For a VoIP speech quality monitoring application I need to compare an incoming RTP audio stream to a reference signal. For the signal comparison itself I use pre-existing, special-purpose tools. For the other parts (except packet capture) the Gstreamer library seemed to be a good choice. I use the following pipeline to simulate a bare-bones VoIP client:

filesrc location=foobar.pcap ! pcapparse ! "application/x-rtp, payload=0, clock-rate=8000"
  ! gstrtpjitterbuffer ! rtppcmudepay ! mulawdec ! audioconvert
  ! audioresample ! wavenc ! filesink location=foobar.wav

The pcap file contains a single RTP media stream. I crafted a capture file that's missing 50 of the original 400 UDP datagrams. For the given audio sample (8s long for my example):

[XXXXXXXXXXXXXXXXXXXXXXXXXXXXXXXXXXXXXXXX]

with a certain amount of consecutive packet loss I'd expect an audio signal like this to be output ('-' denotes silence):

[XXXXXXXXXXXXXXXXXXXXXXXX-----XXXXXXXXXXX]

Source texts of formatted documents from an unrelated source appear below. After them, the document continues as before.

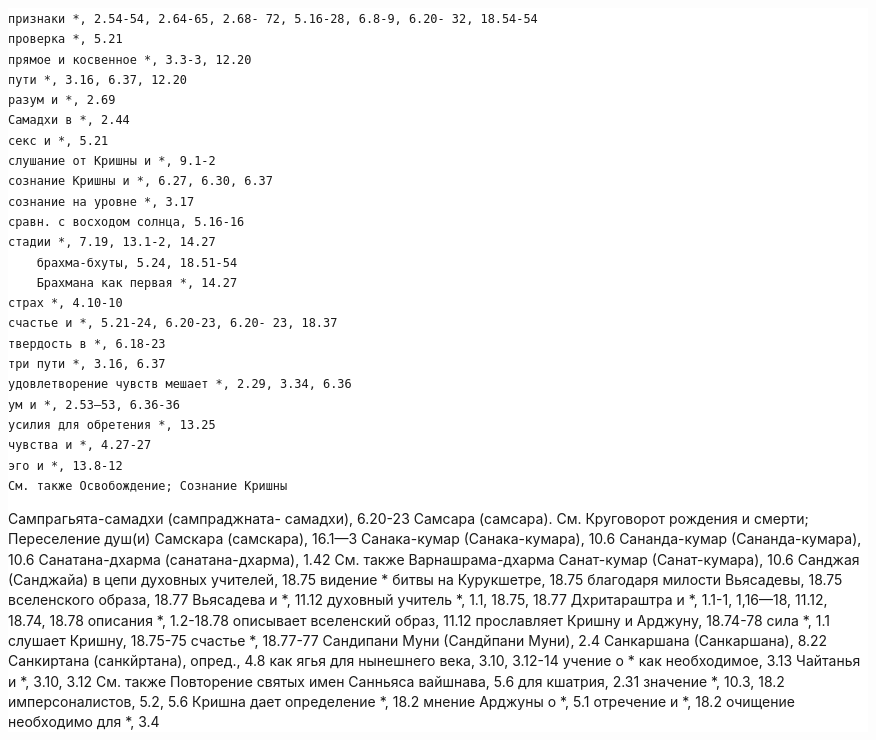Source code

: 	признаки *, 2.54-54, 2.64-65, 2.68- 72, 5.16-28, 6.8-9, 6.20- 32, 18.54-54 
	проверка *, 5.21
	прямое и косвенное *, 3.3-3, 12.20
	пути *, 3.16, 6.37, 12.20
	разум и *, 2.69
	Самадхи в *, 2.44
	секс и *, 5.21
	слушание от Кришны и *, 9.1-2 
	сознание Кришны и *, 6.27, 6.30, 6.37
	сознание на уровне *, 3.17 
	сравн. с восходом солнца, 5.16-16 
	стадии *, 7.19, 13.1-2, 14.27 
		брахма-бхуты, 5.24, 18.51-54 
		Брахмана как первая *, 14.27 
	страх *, 4.10-10 
	счастье и *, 5.21-24, 6.20-23, 6.20- 23, 18.37 
	твердость в *, 6.18-23 
	три пути *, 3.16, 6.37 
	удовлетворение чувств мешает *, 2.29, 3.34, 6.36
	ум и *, 2.53—53, 6.36-36 
	усилия для обретения *, 13.25
	чувства и *, 4.27-27 
	эго и *, 13.8-12
	См. также Освобождение; Сознание Кришны
Сампрагьята-самадхи (сампраджната- самадхи), 6.20-23
Самсара (самсара).
	См. Круговорот рождения и смерти; Переселение душ(и)
Самскара (самскара), 16.1—3 
Санака-кумар (Санака-кумара), 10.6 
Сананда-кумар (Сананда-кумара), 10.6 
Санатана-дхарма (санатана-дхарма), 1.42
	См. также Варнашрама-дхарма
Санат-кумар (Санат-кумара), 10.6 
Санджая (Санджайа)
	в цепи духовных учителей, 18.75 
	видение *
		битвы на Курукшетре, 18.75 
		благодаря милости Вьясадевы, 18.75
		вселенского образа, 18.77 
	Вьясадева и *, 11.12 
	духовный учитель *, 1.1, 18.75, 18.77 
	Дхритараштра и *, 1.1-1, 1,16—18, 11.12, 18.74, 18.78 
	описания *, 1.2-18.78 
	описывает вселенский образ, 11.12 
	прославляет Кришну и Арджуну, 18.74-78 
	сила *, 1.1
	слушает Кришну, 18.75-75 
	счастье *, 18.77-77
Сандипани Муни (Сандйпани Муни), 2.4 
Санкаршана (Санкаршана), 8.22 
Санкиртана (санкйртана), опред., 4.8 
	как ягья для нынешнего века, 3.10, 3.12-14
	учение о * как необходимое, 3.13 
	Чайтанья и *, 3.10, 3.12 
	См. также Повторение святых имен
Санньяса
	вайшнава, 5.6 
	для кшатрия, 2.31 
	значение *, 10.3, 18.2 
	имперсоналистов, 5.2, 5.6 
	Кришна дает определение *, 18.2 
	мнение Арджуны о *, 5.1 
	отречение и *, 18.2 
	очищение необходимо для *, 3.4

however what is actually saved in the audio file is this (1s shorter for my example):

[XXXXXXXXXXXXXXXXXXXXXXXXXXXXXXXXXXX]

It seems that the jitter buffer, a crucial part for this application, is not working properly. Could this be an incompatibility with / a shortcoming of the pcapparse element? Am I missing a key part in the pipeline to ensure time synchronization? What else could be causing this?

2

2 Answers

2
votes

GStreamer may just use the dejitter buffer to smooth out the packets on the way to the (audio) output. This wouldn't be unusual, its the bare minimum definition of dejittering.

It may go so far as reordering out-of-order packets or deleting duplicates, but packet loss concealment (your scenario) can be quite complex.

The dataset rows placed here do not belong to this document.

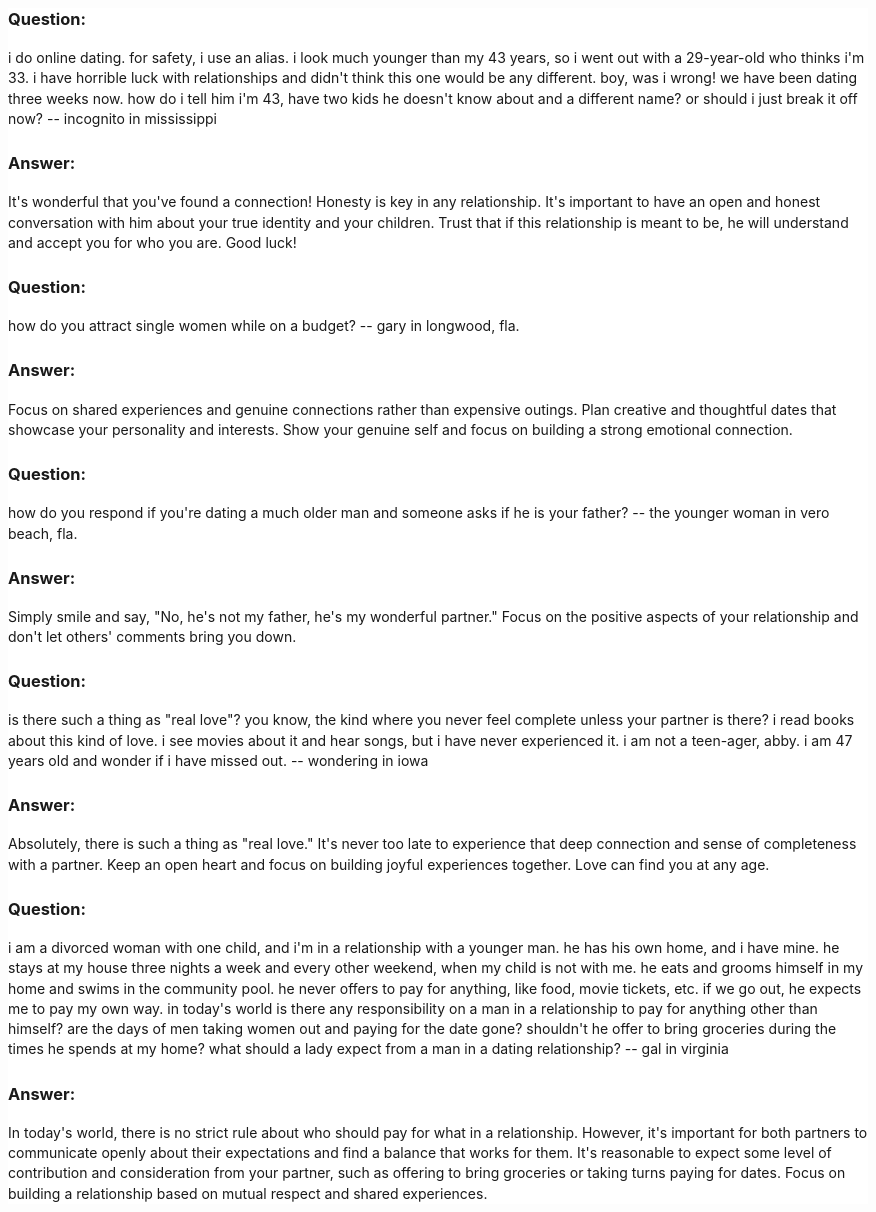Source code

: ### Question:
i do online dating. for safety, i use an alias. i look much younger than my 43 years, so i went out with a 29-year-old who thinks i'm 33. i have horrible luck with relationships and didn't think this one would be any different. boy, was i wrong! we have been dating three weeks now. how do i tell him i'm 43, have two kids he doesn't know about and a different name? or should i just break it off now? -- incognito in mississippi
### Answer:
It's wonderful that you've found a connection! Honesty is key in any relationship. It's important to have an open and honest conversation with him about your true identity and your children. Trust that if this relationship is meant to be, he will understand and accept you for who you are. Good luck!

### Question:
how do you attract single women while on a budget? -- gary in longwood, fla.
### Answer:
Focus on shared experiences and genuine connections rather than expensive outings. Plan creative and thoughtful dates that showcase your personality and interests. Show your genuine self and focus on building a strong emotional connection.

### Question:
how do you respond if you're dating a much older man and someone asks if he is your father? -- the younger woman in vero beach, fla.
### Answer:
Simply smile and say, "No, he's not my father, he's my wonderful partner." Focus on the positive aspects of your relationship and don't let others' comments bring you down.

### Question:
is there such a thing as "real love"? you know, the kind where you never feel complete unless your partner is there? i read books about this kind of love. i see movies about it and hear songs, but i have never experienced it. i am not a teen-ager, abby. i am 47 years old and wonder if i have missed out. -- wondering in iowa
### Answer:
Absolutely, there is such a thing as "real love." It's never too late to experience that deep connection and sense of completeness with a partner. Keep an open heart and focus on building joyful experiences together. Love can find you at any age.

### Question:
i am a divorced woman with one child, and i'm in a relationship with a younger man. he has his own home, and i have mine. he stays at my house three nights a week and every other weekend, when my child is not with me. he eats and grooms himself in my home and swims in the community pool. he never offers to pay for anything, like food, movie tickets, etc. if we go out, he expects me to pay my own way. in today's world is there any responsibility on a man in a relationship to pay for anything other than himself? are the days of men taking women out and paying for the date gone? shouldn't he offer to bring groceries during the times he spends at my home? what should a lady expect from a man in a dating relationship? -- gal in virginia
### Answer:
In today's world, there is no strict rule about who should pay for what in a relationship. However, it's important for both partners to communicate openly about their expectations and find a balance that works for them. It's reasonable to expect some level of contribution and consideration from your partner, such as offering to bring groceries or taking turns paying for dates. Focus on building a relationship based on mutual respect and shared experiences.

Basic implementations just duplicate the last received packet, whilst more advanced implementation analyse and reconstruct the tone of the last received packets to smooth out the audio.

It sounds like your application performance will depend on the exact implementation of loss concealment, so even if GStreamer does do "something", you may have a hard time quantifying its impact on your results unless you understand it in great detail.

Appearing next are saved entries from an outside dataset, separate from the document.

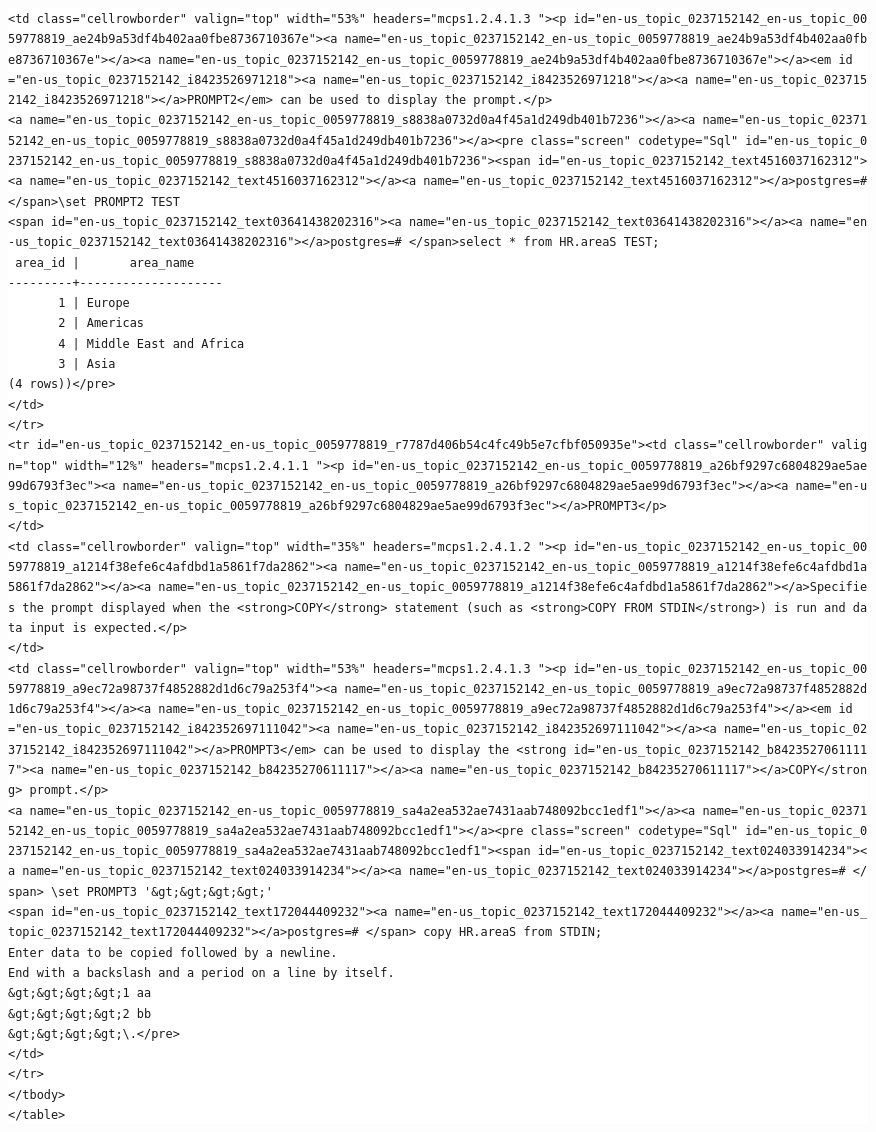     <td class="cellrowborder" valign="top" width="53%" headers="mcps1.2.4.1.3 "><p id="en-us_topic_0237152142_en-us_topic_0059778819_ae24b9a53df4b402aa0fbe8736710367e"><a name="en-us_topic_0237152142_en-us_topic_0059778819_ae24b9a53df4b402aa0fbe8736710367e"></a><a name="en-us_topic_0237152142_en-us_topic_0059778819_ae24b9a53df4b402aa0fbe8736710367e"></a><em id="en-us_topic_0237152142_i8423526971218"><a name="en-us_topic_0237152142_i8423526971218"></a><a name="en-us_topic_0237152142_i8423526971218"></a>PROMPT2</em> can be used to display the prompt.</p>
    <a name="en-us_topic_0237152142_en-us_topic_0059778819_s8838a0732d0a4f45a1d249db401b7236"></a><a name="en-us_topic_0237152142_en-us_topic_0059778819_s8838a0732d0a4f45a1d249db401b7236"></a><pre class="screen" codetype="Sql" id="en-us_topic_0237152142_en-us_topic_0059778819_s8838a0732d0a4f45a1d249db401b7236"><span id="en-us_topic_0237152142_text4516037162312"><a name="en-us_topic_0237152142_text4516037162312"></a><a name="en-us_topic_0237152142_text4516037162312"></a>postgres=# </span>\set PROMPT2 TEST
    <span id="en-us_topic_0237152142_text03641438202316"><a name="en-us_topic_0237152142_text03641438202316"></a><a name="en-us_topic_0237152142_text03641438202316"></a>postgres=# </span>select * from HR.areaS TEST;
     area_id |       area_name    
    ---------+--------------------
           1 | Europe
           2 | Americas
           4 | Middle East and Africa
           3 | Asia
    (4 rows))</pre>
    </td>
    </tr>
    <tr id="en-us_topic_0237152142_en-us_topic_0059778819_r7787d406b54c4fc49b5e7cfbf050935e"><td class="cellrowborder" valign="top" width="12%" headers="mcps1.2.4.1.1 "><p id="en-us_topic_0237152142_en-us_topic_0059778819_a26bf9297c6804829ae5ae99d6793f3ec"><a name="en-us_topic_0237152142_en-us_topic_0059778819_a26bf9297c6804829ae5ae99d6793f3ec"></a><a name="en-us_topic_0237152142_en-us_topic_0059778819_a26bf9297c6804829ae5ae99d6793f3ec"></a>PROMPT3</p>
    </td>
    <td class="cellrowborder" valign="top" width="35%" headers="mcps1.2.4.1.2 "><p id="en-us_topic_0237152142_en-us_topic_0059778819_a1214f38efe6c4afdbd1a5861f7da2862"><a name="en-us_topic_0237152142_en-us_topic_0059778819_a1214f38efe6c4afdbd1a5861f7da2862"></a><a name="en-us_topic_0237152142_en-us_topic_0059778819_a1214f38efe6c4afdbd1a5861f7da2862"></a>Specifies the prompt displayed when the <strong>COPY</strong> statement (such as <strong>COPY FROM STDIN</strong>) is run and data input is expected.</p>
    </td>
    <td class="cellrowborder" valign="top" width="53%" headers="mcps1.2.4.1.3 "><p id="en-us_topic_0237152142_en-us_topic_0059778819_a9ec72a98737f4852882d1d6c79a253f4"><a name="en-us_topic_0237152142_en-us_topic_0059778819_a9ec72a98737f4852882d1d6c79a253f4"></a><a name="en-us_topic_0237152142_en-us_topic_0059778819_a9ec72a98737f4852882d1d6c79a253f4"></a><em id="en-us_topic_0237152142_i842352697111042"><a name="en-us_topic_0237152142_i842352697111042"></a><a name="en-us_topic_0237152142_i842352697111042"></a>PROMPT3</em> can be used to display the <strong id="en-us_topic_0237152142_b84235270611117"><a name="en-us_topic_0237152142_b84235270611117"></a><a name="en-us_topic_0237152142_b84235270611117"></a>COPY</strong> prompt.</p>
    <a name="en-us_topic_0237152142_en-us_topic_0059778819_sa4a2ea532ae7431aab748092bcc1edf1"></a><a name="en-us_topic_0237152142_en-us_topic_0059778819_sa4a2ea532ae7431aab748092bcc1edf1"></a><pre class="screen" codetype="Sql" id="en-us_topic_0237152142_en-us_topic_0059778819_sa4a2ea532ae7431aab748092bcc1edf1"><span id="en-us_topic_0237152142_text024033914234"><a name="en-us_topic_0237152142_text024033914234"></a><a name="en-us_topic_0237152142_text024033914234"></a>postgres=# </span> \set PROMPT3 '&gt;&gt;&gt;&gt;'
    <span id="en-us_topic_0237152142_text172044409232"><a name="en-us_topic_0237152142_text172044409232"></a><a name="en-us_topic_0237152142_text172044409232"></a>postgres=# </span> copy HR.areaS from STDIN;
    Enter data to be copied followed by a newline.
    End with a backslash and a period on a line by itself.
    &gt;&gt;&gt;&gt;1 aa
    &gt;&gt;&gt;&gt;2 bb
    &gt;&gt;&gt;&gt;\.</pre>
    </td>
    </tr>
    </tbody>
    </table>

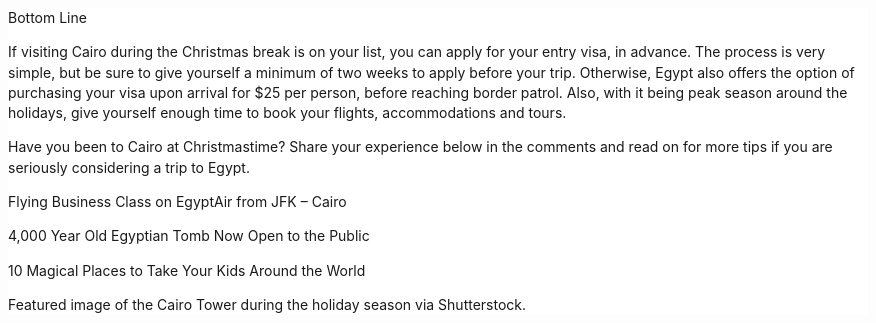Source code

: Bottom Line

If visiting Cairo during the Christmas break is on your list, you can apply for your entry visa, in advance. The process is very simple, but be sure to give yourself a minimum of two weeks to apply before your trip. Otherwise, Egypt also offers the option of purchasing your visa upon arrival for $25 per person, before reaching border patrol. Also, with it being peak season around the holidays, give yourself enough time to book your flights, accommodations and tours.

Have you been to Cairo at Christmastime? Share your experience below in the comments and read on for more tips if you are seriously considering a trip to Egypt.

Flying Business Class on EgyptAir from JFK – Cairo

4,000 Year Old Egyptian Tomb Now Open to the Public

10 Magical Places to Take Your Kids Around the World

Featured image of the Cairo Tower during the holiday season via Shutterstock.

Perhaps you could try a pcap with a couple of out-of-order and duplicate packets and check if GStreamer at least reorders/deletes them, that would go someway to clarifying what is happening.

2
votes

The issue could be solved by slightly altering the pipeline: An audiorate element needs to be added before wavenc that "produces a perfect stream by inserting or dropping samples as needed". However this works only if audiorate receives the packet-loss events. For this the do-lost property of gstjitterbuffer needs to be set to true.

Here's the corrected pipeline:

filesrc location=foobar.pcap ! pcapparse
  ! "application/x-rtp, payload=0, clock-rate=8000"
  ! gstrtpjitterbuffer do-lost=true ! rtppcmudepay ! mulawdec
  ! audioconvert ! audioresample ! audiorate ! wavenc
  ! filesink location=foobar.wav